[PROBLEM TO SOLVE]:
Answer these questions from the weekly blog entries that follow:
(a) What does Quote of the Week # 31 call the greatest crippler?
(b) On which day did the MA presentations take place?
(c) Which wedding anniversary was celebrated on 17 May?

[EXTRACT TO READ]:
★ ★ ★ ★ ★ ★ ★
Saturday, May 26, 2007

Quote of the Week # 31

The greatest mistake – giving up
The greatest crippler – fear
The greatest handicap – ego
The most potent force – positive
The greatest thought – love
The greatest victory – victory over the self.

Source unknown.

Keep The Faith

Week Thirty – four: Sunday 20 – Saturday 26 May

The course I am studying has reached the ‘crucial’ point: the MA proposals have been presented to a panel of peers and tutors; supervisors have been appointed; teaching is finished.

We are now on our own, more or less, to sit down and write our novel, script, non-fiction book, or whatever. It suddenly feels like quite a daunting task.

Daunting tasks can lead to all sorts of displacement behaviour to avoid the daunting task in hand. But like a taxi driver who will only make money if they are in the driver’s seat of their cab with the ‘FOR HIRE’ sign lit, I will only produce my major piece of work if I sit on my desk chair in front of my switched on computer and start to write.

The presentations took place on Monday; the party afterwards went on until early Tuesday. Wednesday and Thursday slipped by unproductively; Friday was taken up with some filming. Now it is Saturday already.

Time to get focused, disciplined and on with the job!

Quote of the Week # 30

One love, one heart, let’s get together and feel all right.

Bob Marley, ‘One Love’

Love IS All You Need

Week Thirty – three: Sunday 13 – Saturday 19 May

I’m not the biggest fan of The Beatles; that’s not to say I’m not a fan, just not the biggest fan. However, their song, ‘All You Need is Love’, is a classic in my view. It is right up there with Bob Marley’s, ‘One Love’, as an anthem for life and living. There are many other songs that have the importance of love as their theme, but you catch my drift, don’t you?

Love is always in existence, somewhere, somehow; even for those in horrible circumstances who may not feel the existence of love. Me, I am blessed: no doubt about that.

My wife and I celebrated our fifth wedding anniversary on the 17 May and I took the opportunity to tell my wife one more time how much I love her and how much I appreciate, value and respect her love for me.

We are all guilty of complacency. It would appear to be one of the many afflictions of the human psyche. It is my aim to never get complacent about the love I am bathed in by my wife – and my daughter.

When you feel loved, know you are loved, receive love, and exist in a loving environment, it is equally as humbling as it is enriching. For the last five years that is the very environment that I have existed in. You can’t beat it. And what you give out comes back to you; I reciprocate the love my wife gives me, and vice versa. It is, I believe, what is known as a ‘virtuous cycle’.

As if I wasn’t fortunate enough to share my life with, and be loved by, a warm, intelligent, graceful, creative, calm, positive and loving, not to mention extremely beautiful, women, I also have the greatest love of all: the unconditional, unrequited love that exists between my daughter and me.

No human can stay alive without clean air and water, and some sustenance (but a lot less than the amount most of us shovel down our throats). It is hard, although not impossible, to live without a home and some recourse to finances. But love is all we really need.

Love is the beginning, the middle and the end.

Quote of the Week # 29

He that will not apply new remedies must expect new evils; for time is the greatest innovator.
★ ★ ★ ★ ★ ★ ★
[INFORMATION PROVIDED]:
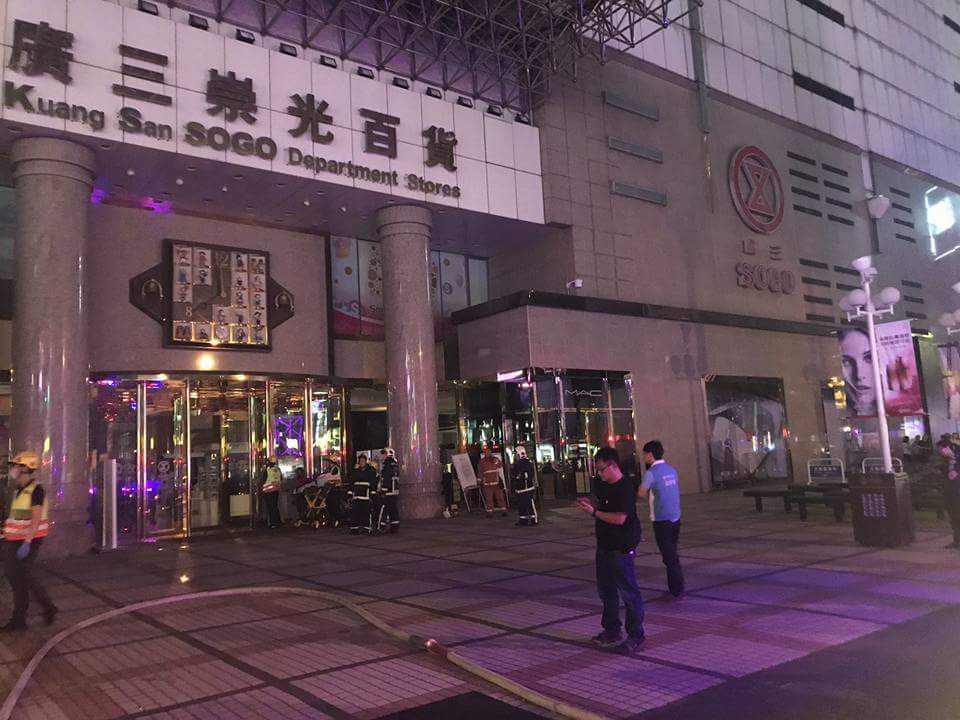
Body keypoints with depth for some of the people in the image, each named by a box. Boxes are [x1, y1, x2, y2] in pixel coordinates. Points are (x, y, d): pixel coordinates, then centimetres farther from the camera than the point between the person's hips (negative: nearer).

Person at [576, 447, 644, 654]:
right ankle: (612, 632, 29)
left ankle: (635, 636, 10)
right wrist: (590, 505, 3)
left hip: (622, 547, -9)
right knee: (606, 590, 16)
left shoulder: (625, 488, -19)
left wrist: (594, 512, -20)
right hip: (604, 544, 9)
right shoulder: (602, 484, 8)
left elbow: (620, 518, -26)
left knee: (628, 592, 0)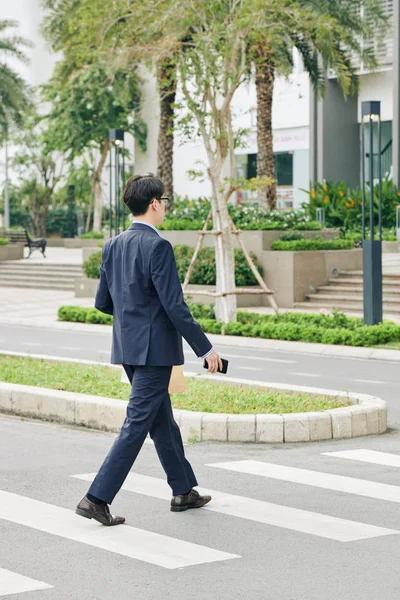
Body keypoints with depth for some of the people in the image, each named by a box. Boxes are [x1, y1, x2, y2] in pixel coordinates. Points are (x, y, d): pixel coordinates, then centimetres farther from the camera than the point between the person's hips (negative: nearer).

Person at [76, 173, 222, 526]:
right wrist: (205, 348, -12)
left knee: (163, 420, 18)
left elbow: (103, 302, 12)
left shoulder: (113, 246, 7)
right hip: (154, 349, -9)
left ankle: (184, 491, 28)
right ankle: (97, 498, -7)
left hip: (128, 347, 9)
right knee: (137, 425, -5)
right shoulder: (157, 246, -17)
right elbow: (175, 307, -19)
★ ★ ★ ★ ★ ★ ★
[ANSWER SPACE]:
(a) Fear
(b) Monday
(c) The fifth